In a prospective multinational cohort study from 64 hospitals in 28 countries, HACEK organisms were isolated in approximately 1.4% of infective endocarditis cases. 
For the most part, endocarditis is the focus of incidence studies of HACEK infections, but other infections can be caused by these organisms. By the mid-1980s, 132 cases of H aphrophilus infection had been reported: 55% endocarditis, 15% brain abscess, and the remainder sinusitis, meningitis, pneumonitis, bacteremia, and empyema.
Nineteen cases of Eikenella brain infections were reported through 1983. 
Infective endocarditis (IE) caused by the HACEK organisms is typically subacute, with the exception of H parainfluenzae endocarditis, which may present more acutely.  At the time of presentation, large valvular vegetations are common. Embolization is common and results in significant morbidity.
Mortality rates range from 10%-40% and may vary by organism. Contemporary case series have suggested a modern mortality risk closer to 10%-15%. 
The morbidity of IE caused by the HACEK group is similar to that of other types of endocarditis and includes embolization, local extension into the perivalvular area, congestive heart failure (CHF), and regurgitant valve lesions. Compared with all causes of IE, these organisms may be associated with an increased risk of embolization. 
No racial differences have been reported in endocarditis caused by the HACEK organisms.
Older data suggest that HACEK endocarditis has a male predominance. However, there is not enough data available to say that, in the modern era, there is a predilection toward either sex. 
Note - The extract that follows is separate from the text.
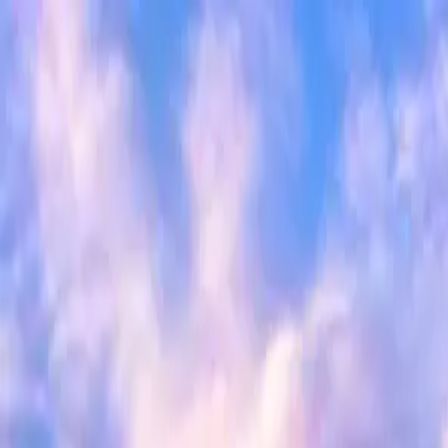
Search
Camp Ready
Add my camp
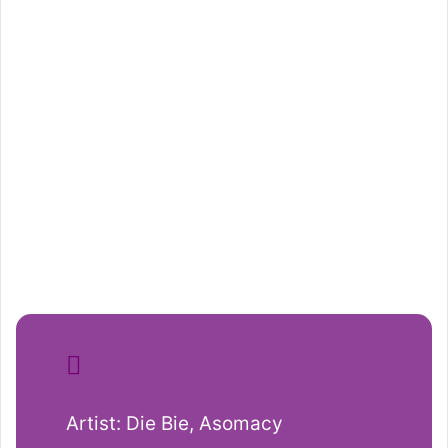
Artist: Die Bie, Asomacy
The great majority of IE cases caused by HACEK organisms have been reported in older adults. HACEK IE in children with congenital heart disease has been reported.
In children, 70% of Kingella infections involve the skeletal system, predominantly septic arthritis. In a study of K kingae infections in children from southern Israel, Yagupsky and Dagan found that 45% of affected children were aged 13-24 months, with an attack rate of 27 cases per 100,000 children younger than 24 months. Almost 90% of all children with invasive K kingae infections have been younger than 5 years. 
Actinobacillus is highly associated with dental disease, being found in 50% of adults with periodontitis and 97% of children with juvenile periodontal disease. In a series of 57 cases of A actinomycetemcomitans endocarditis, poor dentition (46%) and abnormal cardiac valves (60%) were found to be predisposing factors.